[Data records]
========================================
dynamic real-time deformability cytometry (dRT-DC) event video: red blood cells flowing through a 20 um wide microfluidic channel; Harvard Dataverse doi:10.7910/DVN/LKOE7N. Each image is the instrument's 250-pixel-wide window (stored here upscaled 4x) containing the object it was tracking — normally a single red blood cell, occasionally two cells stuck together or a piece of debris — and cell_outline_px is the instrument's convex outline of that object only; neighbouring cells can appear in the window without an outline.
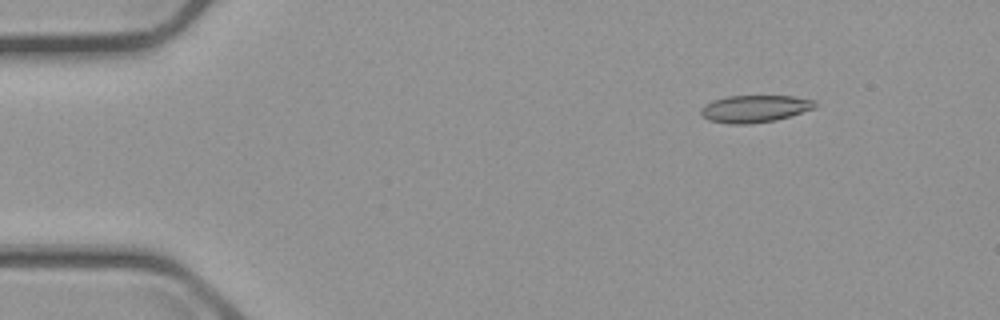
{"species": "common noctule bat (a hibernating species)", "species_latin": "Nyctalus noctula", "temperature_condition": "cold", "stored_images_in_passage": 4, "camera_frame_rate_fps": 3000, "um_per_image_px": 0.085, "animal": {"sex": "male", "body_mass_g": 23.1, "forearm_length_mm": 52.7}, "frame": {"image": 1, "passage_image": 2, "time_ms": 1.333, "image_size_px": [1000, 320], "cell_outline_px": [[816, 108], [776, 120], [748, 124], [728, 124], [708, 120], [700, 112], [700, 108], [704, 104], [712, 100], [728, 96], [792, 96], [816, 100]], "centroid_in_image_um": [64.14, 9.24], "position_along_channel_um": 20.9, "area_um2": 18.21}}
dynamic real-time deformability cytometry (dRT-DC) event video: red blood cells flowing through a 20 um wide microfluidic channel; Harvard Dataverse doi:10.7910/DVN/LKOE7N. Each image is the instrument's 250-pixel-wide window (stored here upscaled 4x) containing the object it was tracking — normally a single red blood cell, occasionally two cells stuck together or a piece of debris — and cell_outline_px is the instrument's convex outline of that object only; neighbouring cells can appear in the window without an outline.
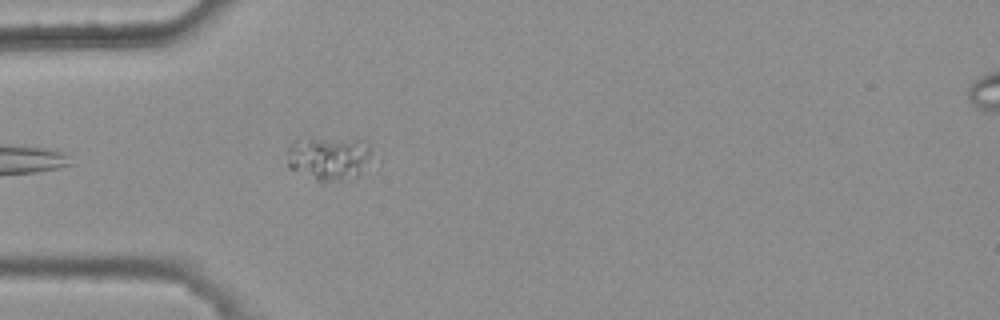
{"species": "common noctule bat (a hibernating species)", "species_latin": "Nyctalus noctula", "temperature_condition": "warm", "stored_images_in_passage": 4, "camera_frame_rate_fps": 3000, "um_per_image_px": 0.085, "animal": {"sex": "female", "body_mass_g": 25.1}, "frame": {"image": 1, "passage_image": 4, "time_ms": 1.0, "image_size_px": [1000, 320], "cell_outline_px": [[372, 156], [356, 176], [324, 184], [320, 184], [288, 168], [288, 148], [296, 140], [356, 140], [368, 144]], "centroid_in_image_um": [27.9, 13.52], "position_along_channel_um": 57.1, "area_um2": 21.15}}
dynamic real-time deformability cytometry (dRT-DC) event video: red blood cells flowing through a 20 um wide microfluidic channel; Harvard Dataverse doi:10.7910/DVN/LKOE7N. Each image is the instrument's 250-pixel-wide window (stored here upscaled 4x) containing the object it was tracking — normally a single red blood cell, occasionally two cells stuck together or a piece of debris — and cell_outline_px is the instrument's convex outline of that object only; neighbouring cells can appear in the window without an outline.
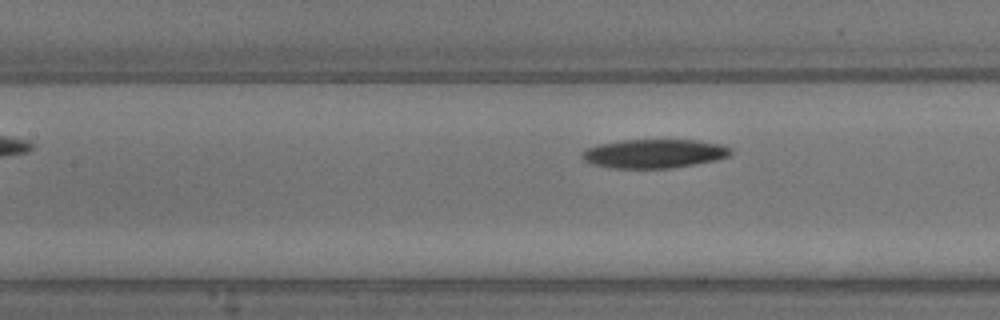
{"species": "common noctule bat (a hibernating species)", "species_latin": "Nyctalus noctula", "temperature_condition": "warm", "stored_images_in_passage": 8, "segment_of_instrument_passage": [2, 2], "camera_frame_rate_fps": 3000, "um_per_image_px": 0.085, "animal": {"sex": "male", "body_mass_g": 13.3}, "frame": {"image": 1, "passage_image": 8, "time_ms": 2.333, "image_size_px": [1000, 320], "cell_outline_px": [[732, 152], [728, 156], [716, 160], [672, 168], [612, 168], [592, 164], [584, 160], [580, 152], [584, 148], [600, 144], [624, 140], [696, 140], [724, 144], [732, 148]], "centroid_in_image_um": [55.61, 13.05], "position_along_channel_um": 151.8, "area_um2": 25.14}}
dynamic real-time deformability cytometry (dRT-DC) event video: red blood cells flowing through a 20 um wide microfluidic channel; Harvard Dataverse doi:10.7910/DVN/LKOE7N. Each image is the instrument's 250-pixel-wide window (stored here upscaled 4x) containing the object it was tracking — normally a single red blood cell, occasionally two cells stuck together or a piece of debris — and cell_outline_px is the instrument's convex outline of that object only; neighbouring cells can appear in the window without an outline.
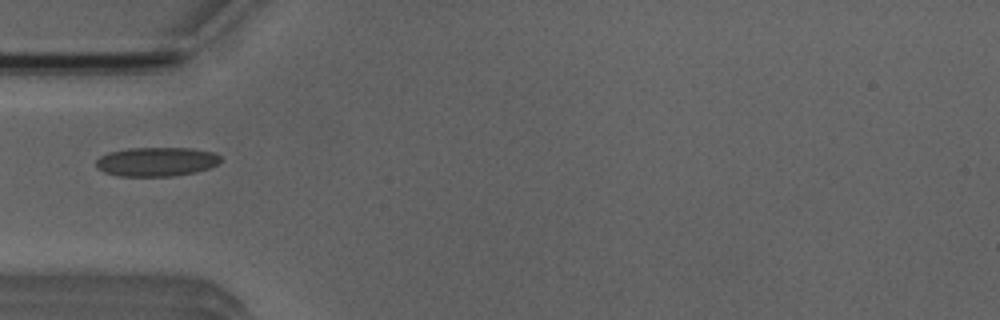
{"species": "Egyptian fruit bat (a non-hibernating species)", "species_latin": "Rousettus aegyptiacus", "temperature_condition": "room temperature", "stored_images_in_passage": 2, "camera_frame_rate_fps": 3000, "um_per_image_px": 0.085, "animal": {"sex": "male"}, "frame": {"image": 1, "passage_image": 2, "time_ms": 1.0, "image_size_px": [1000, 320], "cell_outline_px": [[220, 160], [216, 164], [208, 168], [196, 172], [172, 176], [120, 176], [104, 172], [96, 168], [96, 160], [100, 156], [108, 152], [128, 148], [192, 148], [212, 152], [220, 156]], "centroid_in_image_um": [13.26, 13.74], "position_along_channel_um": 71.7, "area_um2": 21.1}}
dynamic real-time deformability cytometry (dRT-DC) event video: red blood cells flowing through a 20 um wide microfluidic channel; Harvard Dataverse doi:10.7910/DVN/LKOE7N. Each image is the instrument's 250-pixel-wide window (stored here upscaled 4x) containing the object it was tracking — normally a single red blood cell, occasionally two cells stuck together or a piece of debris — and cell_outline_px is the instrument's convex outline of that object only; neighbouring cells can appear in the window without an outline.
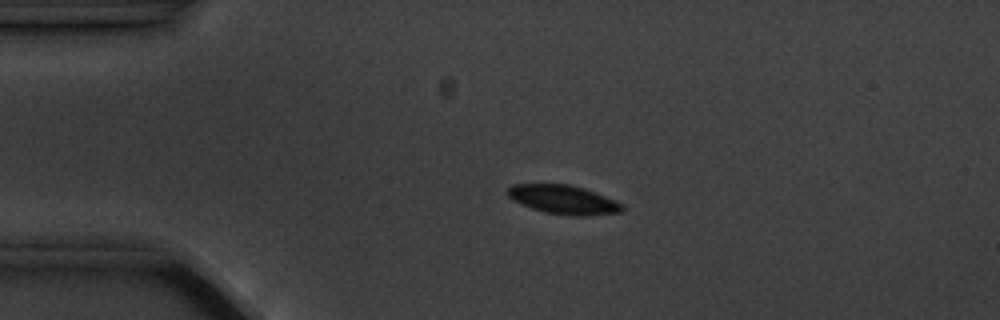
{"species": "common noctule bat (a hibernating species)", "species_latin": "Nyctalus noctula", "temperature_condition": "cold", "stored_images_in_passage": 4, "camera_frame_rate_fps": 3000, "um_per_image_px": 0.085, "animal": {"sex": "male", "body_mass_g": 20.1, "forearm_length_mm": 53.5}, "frame": {"image": 1, "passage_image": 3, "time_ms": 2.333, "image_size_px": [1000, 320], "cell_outline_px": [[624, 208], [620, 212], [588, 216], [572, 216], [544, 212], [532, 208], [512, 200], [504, 192], [512, 184], [568, 184], [584, 188], [596, 192], [616, 200], [624, 204]], "centroid_in_image_um": [47.9, 16.97], "position_along_channel_um": 37.1, "area_um2": 19.54}}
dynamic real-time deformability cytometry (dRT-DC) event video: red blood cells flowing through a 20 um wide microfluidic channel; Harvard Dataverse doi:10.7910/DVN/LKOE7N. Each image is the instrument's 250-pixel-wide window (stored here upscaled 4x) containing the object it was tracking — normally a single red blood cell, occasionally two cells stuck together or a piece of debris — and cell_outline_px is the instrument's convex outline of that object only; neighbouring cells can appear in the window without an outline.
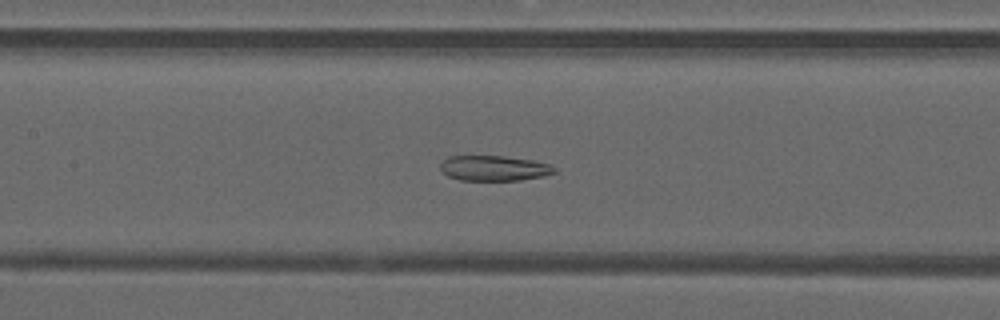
{"species": "common noctule bat (a hibernating species)", "species_latin": "Nyctalus noctula", "temperature_condition": "warm", "stored_images_in_passage": 50, "camera_frame_rate_fps": 3000, "um_per_image_px": 0.085, "animal": {"sex": "male", "forearm_length_mm": 52.5}, "frame": {"image": 1, "passage_image": 24, "time_ms": 7.667, "image_size_px": [1000, 320], "cell_outline_px": [[556, 172], [544, 176], [520, 180], [460, 180], [448, 176], [440, 168], [440, 164], [448, 156], [504, 156], [532, 160], [548, 164], [556, 168]], "centroid_in_image_um": [42.0, 14.29], "position_along_channel_um": 165.4, "area_um2": 16.7}}
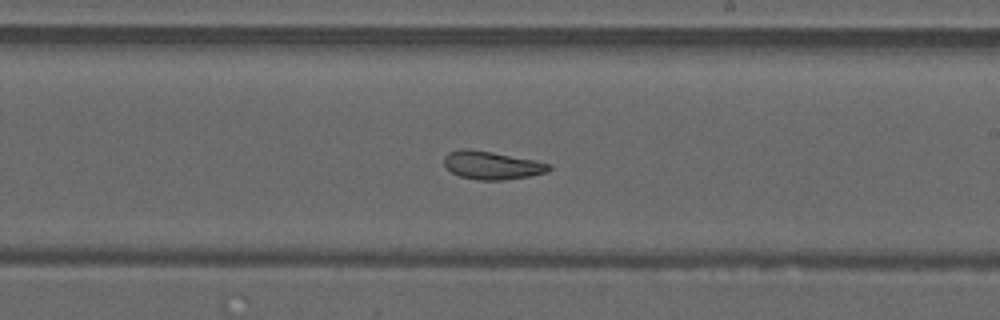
========================================
▸ Given problem
Produce an exact copy of each line of data, skipping embedded images.

▸ Exercise response
dynamic real-time deformability cytometry (dRT-DC) event video: red blood cells flowing through a 20 um wide microfluidic channel; Harvard Dataverse doi:10.7910/DVN/LKOE7N. Each image is the instrument's 250-pixel-wide window (stored here upscaled 4x) containing the object it was tracking — normally a single red blood cell, occasionally two cells stuck together or a piece of debris — and cell_outline_px is the instrument's convex outline of that object only; neighbouring cells can appear in the window without an outline.
{"species": "common noctule bat (a hibernating species)", "species_latin": "Nyctalus noctula", "temperature_condition": "cold", "stored_images_in_passage": 4, "camera_frame_rate_fps": 3000, "um_per_image_px": 0.085, "animal": {"sex": "male", "body_mass_g": 23.1, "forearm_length_mm": 52.7}, "frame": {"image": 1, "passage_image": 2, "time_ms": 1.333, "image_size_px": [1000, 320], "cell_outline_px": [[816, 108], [776, 120], [748, 124], [728, 124], [708, 120], [700, 112], [700, 108], [704, 104], [712, 100], [728, 96], [792, 96], [816, 100]], "centroid_in_image_um": [64.14, 9.24], "position_along_channel_um": 20.9, "area_um2": 18.21}}
dynamic real-time deformability cytometry (dRT-DC) event video: red blood cells flowing through a 20 um wide microfluidic channel; Harvard Dataverse doi:10.7910/DVN/LKOE7N. Each image is the instrument's 250-pixel-wide window (stored here upscaled 4x) containing the object it was tracking — normally a single red blood cell, occasionally two cells stuck together or a piece of debris — and cell_outline_px is the instrument's convex outline of that object only; neighbouring cells can appear in the window without an outline.
{"species": "common noctule bat (a hibernating species)", "species_latin": "Nyctalus noctula", "temperature_condition": "warm", "stored_images_in_passage": 4, "camera_frame_rate_fps": 3000, "um_per_image_px": 0.085, "animal": {"sex": "female", "body_mass_g": 25.1}, "frame": {"image": 1, "passage_image": 4, "time_ms": 1.0, "image_size_px": [1000, 320], "cell_outline_px": [[372, 156], [356, 176], [324, 184], [320, 184], [288, 168], [288, 148], [296, 140], [356, 140], [368, 144]], "centroid_in_image_um": [27.9, 13.52], "position_along_channel_um": 57.1, "area_um2": 21.15}}
dynamic real-time deformability cytometry (dRT-DC) event video: red blood cells flowing through a 20 um wide microfluidic channel; Harvard Dataverse doi:10.7910/DVN/LKOE7N. Each image is the instrument's 250-pixel-wide window (stored here upscaled 4x) containing the object it was tracking — normally a single red blood cell, occasionally two cells stuck together or a piece of debris — and cell_outline_px is the instrument's convex outline of that object only; neighbouring cells can appear in the window without an outline.
{"species": "common noctule bat (a hibernating species)", "species_latin": "Nyctalus noctula", "temperature_condition": "warm", "stored_images_in_passage": 8, "segment_of_instrument_passage": [2, 2], "camera_frame_rate_fps": 3000, "um_per_image_px": 0.085, "animal": {"sex": "male", "body_mass_g": 13.3}, "frame": {"image": 1, "passage_image": 8, "time_ms": 2.333, "image_size_px": [1000, 320], "cell_outline_px": [[732, 152], [728, 156], [716, 160], [672, 168], [612, 168], [592, 164], [584, 160], [580, 152], [584, 148], [600, 144], [624, 140], [696, 140], [724, 144], [732, 148]], "centroid_in_image_um": [55.61, 13.05], "position_along_channel_um": 151.8, "area_um2": 25.14}}
dynamic real-time deformability cytometry (dRT-DC) event video: red blood cells flowing through a 20 um wide microfluidic channel; Harvard Dataverse doi:10.7910/DVN/LKOE7N. Each image is the instrument's 250-pixel-wide window (stored here upscaled 4x) containing the object it was tracking — normally a single red blood cell, occasionally two cells stuck together or a piece of debris — and cell_outline_px is the instrument's convex outline of that object only; neighbouring cells can appear in the window without an outline.
{"species": "Egyptian fruit bat (a non-hibernating species)", "species_latin": "Rousettus aegyptiacus", "temperature_condition": "room temperature", "stored_images_in_passage": 2, "camera_frame_rate_fps": 3000, "um_per_image_px": 0.085, "animal": {"sex": "male"}, "frame": {"image": 1, "passage_image": 2, "time_ms": 1.0, "image_size_px": [1000, 320], "cell_outline_px": [[220, 160], [216, 164], [208, 168], [196, 172], [172, 176], [120, 176], [104, 172], [96, 168], [96, 160], [100, 156], [108, 152], [128, 148], [192, 148], [212, 152], [220, 156]], "centroid_in_image_um": [13.26, 13.74], "position_along_channel_um": 71.7, "area_um2": 21.1}}
dynamic real-time deformability cytometry (dRT-DC) event video: red blood cells flowing through a 20 um wide microfluidic channel; Harvard Dataverse doi:10.7910/DVN/LKOE7N. Each image is the instrument's 250-pixel-wide window (stored here upscaled 4x) containing the object it was tracking — normally a single red blood cell, occasionally two cells stuck together or a piece of debris — and cell_outline_px is the instrument's convex outline of that object only; neighbouring cells can appear in the window without an outline.
{"species": "common noctule bat (a hibernating species)", "species_latin": "Nyctalus noctula", "temperature_condition": "cold", "stored_images_in_passage": 4, "camera_frame_rate_fps": 3000, "um_per_image_px": 0.085, "animal": {"sex": "male", "body_mass_g": 20.1, "forearm_length_mm": 53.5}, "frame": {"image": 1, "passage_image": 3, "time_ms": 2.333, "image_size_px": [1000, 320], "cell_outline_px": [[624, 208], [620, 212], [588, 216], [572, 216], [544, 212], [532, 208], [512, 200], [504, 192], [512, 184], [568, 184], [584, 188], [596, 192], [616, 200], [624, 204]], "centroid_in_image_um": [47.9, 16.97], "position_along_channel_um": 37.1, "area_um2": 19.54}}
dynamic real-time deformability cytometry (dRT-DC) event video: red blood cells flowing through a 20 um wide microfluidic channel; Harvard Dataverse doi:10.7910/DVN/LKOE7N. Each image is the instrument's 250-pixel-wide window (stored here upscaled 4x) containing the object it was tracking — normally a single red blood cell, occasionally two cells stuck together or a piece of debris — and cell_outline_px is the instrument's convex outline of that object only; neighbouring cells can appear in the window without an outline.
{"species": "common noctule bat (a hibernating species)", "species_latin": "Nyctalus noctula", "temperature_condition": "warm", "stored_images_in_passage": 50, "camera_frame_rate_fps": 3000, "um_per_image_px": 0.085, "animal": {"sex": "male", "forearm_length_mm": 52.5}, "frame": {"image": 1, "passage_image": 24, "time_ms": 7.667, "image_size_px": [1000, 320], "cell_outline_px": [[556, 172], [544, 176], [520, 180], [460, 180], [448, 176], [440, 168], [440, 164], [448, 156], [504, 156], [532, 160], [548, 164], [556, 168]], "centroid_in_image_um": [42.0, 14.29], "position_along_channel_um": 165.4, "area_um2": 16.7}}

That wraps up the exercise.